Step-by-step solution

Write orthogonal projection of y onto line L

The orthogonal projection of y onto the line L can be expressed as:

\(\widehat {\bf{y}} = \frac{{{\bf{y}} \cdot {\bf{u}}}}{{{\bf{u}} \cdot {\bf{u}}}}{\bf{u}}\)

The transformation can be represented as shown below:

\(\begin{array}{c}T\left( {\bf{x}} \right) = {\rm{pro}}{{\rm{j}}_L}{\bf{x}}\\ = \frac{{{\bf{x}} \cdot {\bf{u}}}}{{{\bf{u}} \cdot {\bf{u}}}}{\bf{u}}\end{array}\)

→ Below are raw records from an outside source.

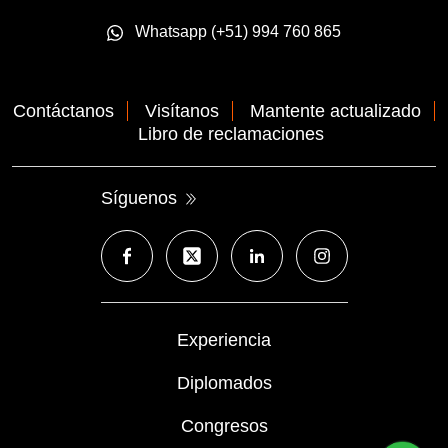
Whatsapp (+51) 994 760 865
Contáctanos
Visítanos
Mantente actualizado
Libro de reclamaciones
Síguenos
Experiencia
Diplomados
Congresos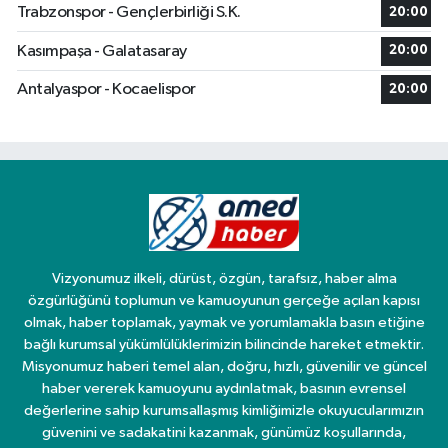
Trabzonspor - Gençlerbirliği S.K.
20:00
Kasımpaşa - Galatasaray
20:00
Antalyaspor - Kocaelispor
20:00
Vizyonumuz ilkeli, dürüst, özgün, tarafsız, haber alma
özgürlüğünü toplumun ve kamuoyunun gerçeğe açılan kapısı
olmak, haber toplamak, yaymak ve yorumlamakla basın etiğine
bağlı kurumsal yükümlülüklerimizin bilincinde hareket etmektir.
Misyonumuz haberi temel alan, doğru, hızlı, güvenilir ve güncel
haber vererek kamuoyunu aydınlatmak, basının evrensel
değerlerine sahip kurumsallaşmış kimliğimizle okuyucularımızın
güvenini ve sadakatini kazanmak, günümüz koşullarında,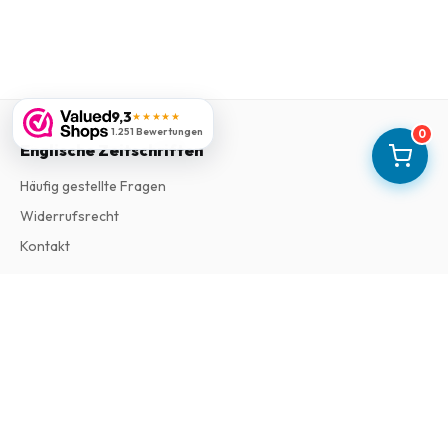
9,3
★★★★★
1.251 Bewertungen
0
Englische Zeitschriften
Häufig gestellte Fragen
Widerrufsrecht
Kontakt
Informationen
Impressum
Allgemeine Geschäftsbedingungen
Datenschutzerklärung
Beschwerden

Use the inner product for the transformation

Apply an inner product for the transformation \(T\left( {c{\bf{x}} + d{\bf{y}}} \right)\) by using the transformation \(T\left( {\bf{x}} \right) = \frac{{{\bf{x}} \cdot {\bf{u}}}}{{{\bf{u}} \cdot {\bf{u}}}}{\bf{u}}\).

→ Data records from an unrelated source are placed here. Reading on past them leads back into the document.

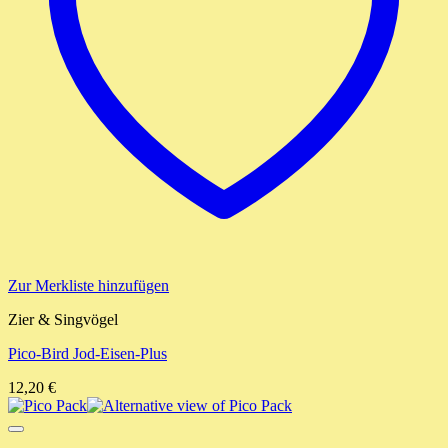
Zur Merkliste hinzufügen
Zier & Singvögel
Pico-Bird Jod-Eisen-Plus
12,20
€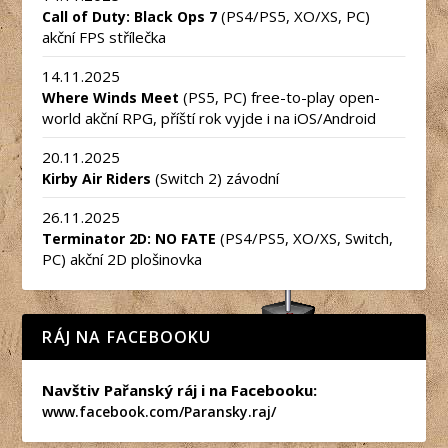
(PS4/PS5, XO/XS, PC)
Call of Duty: Black Ops 7
akční FPS střílečka
14.11.2025
(PS5, PC) free-to-play open-
Where Winds Meet
world akční RPG, příští rok vyjde i na iOS/Android
20.11.2025
(Switch 2) závodní
Kirby Air Riders
26.11.2025
(PS4/PS5, XO/XS, Switch,
Terminator 2D: NO FATE
PC) akční 2D plošinovka
RÁJ NA FACEBOOKU
Navštiv Pařanský ráj i na Facebooku:
www.facebook.com/Paransky.raj/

\(\begin{array}{c}T\left( {c{\bf{x}} + d{\bf{y}}} \right) = \frac{{\left( {c{\bf{x}} + d{\bf{y}}} \right) \cdot {\bf{u}}}}{{{\bf{u}} \cdot {\bf{u}}}}{\bf{u}}\\ = \frac{{c{\bf{x}} \cdot {\bf{u}} + d{\bf{y}} \cdot {\bf{u}}}}{{{\bf{u}} \cdot {\bf{u}}}}{\bf{u}}\\ = \frac{{c{\bf{x}} \cdot {\bf{u}}}}{{{\bf{u}} \cdot {\bf{u}}}}{\bf{u}} + \frac{{d{\bf{y}} \cdot {\bf{u}}}}{{{\bf{u}} \cdot {\bf{u}}}}{\bf{u}}\\ = cT\left( {\bf{x}} \right) + dT\left( {\bf{y}} \right)\end{array}\)

Therefore, the mapping \({\bf{x}} \mapsto {\rm{pro}}{{\rm{j}}_L}{\bf{x}}\) is a linear transformation.